Further changes have been ushered in by lawmakers' attempts to show their constituents that they care about the citizenry of this country and are doing all they can to protect them from the threat of terrorist attack. Congress is now debating extension of the Patriot Act and adoption of its successor, Patriot II. In Code, Lessig worries about the impact of law on cyberspace, in particular how regulation will cause infrastructures to be built with new provisions that allow the Government to achive its objective to control its citizenry without being accountable as in a transparent legal system. Given the reaction to the Patriot Act—in particular its provision to search library and bookstore records without a warrant—it would seem that Lessig's concerns have been understood and adopted by a significant number of people working in the area of public policy.

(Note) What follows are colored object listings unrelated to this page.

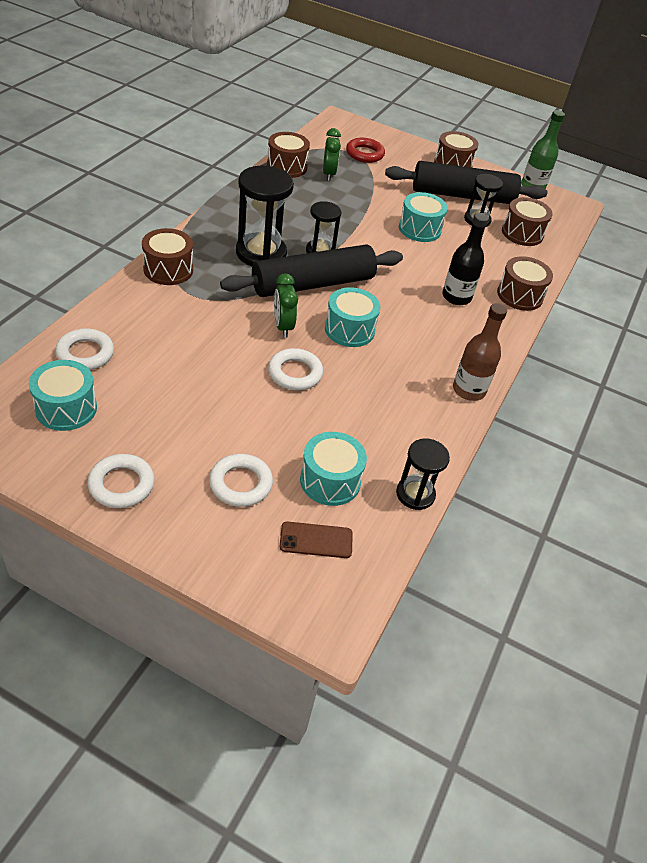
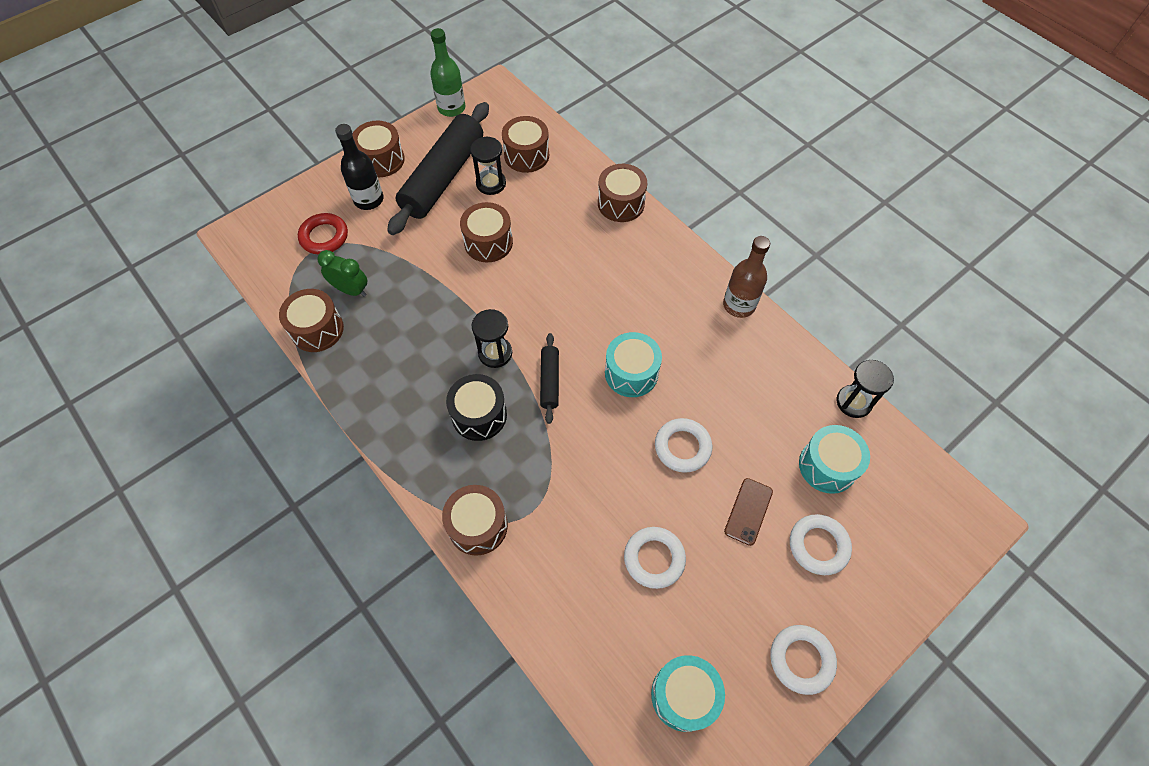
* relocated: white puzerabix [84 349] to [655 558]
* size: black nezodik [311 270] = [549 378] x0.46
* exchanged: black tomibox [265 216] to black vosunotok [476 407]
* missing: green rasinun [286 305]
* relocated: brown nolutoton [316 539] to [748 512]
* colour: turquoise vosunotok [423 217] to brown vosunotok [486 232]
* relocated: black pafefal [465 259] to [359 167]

Much of the public debate over digital rights has been in the form of negative reaction to proposed restrictions on personal liberty, privacy, and other rights. Someone proposes that the Patriot Act stay on the books rather then expire (as the Act itself called for as passed in 2001) and people react in the negative. Someone proposes national identification cards for each U.S. citizen and people react in the negative. A cartel proposes a combination of technical and legal standards to limit how consumers can use their products and people react in the negative.

In Code, Lessig argues that society must decide what rights it wants to guarantee, what sort of a society cyberspace is to be, from which implementation in code will follow, shaping both the architecture of the markets and the norms of cyberspace. Despite the passage of six years and the huge number of genuinely bad ideas that have been floated, we have very few good ideas proposed to stave off the flow or influence of the bad. There is very little guidance to show how the Bill of Rights applies in cyberspace. Worse, there is apparently no mechanism by which the government cannot hire private industry to do the work that it, by virtue of the U.S. Constitution, would be forbidden from undertaking. There has been a lot of talking, but remarkably little action, and I suspect that will remain true until there is a clear and concise assertion of what privileges and rights are to be built into cyberspace. As Lessig concludes, if our society fails to take advantage of the opportunity that is now present, liberty will find herself on the losing end of a revolution and it'll be over before any critical mass notices.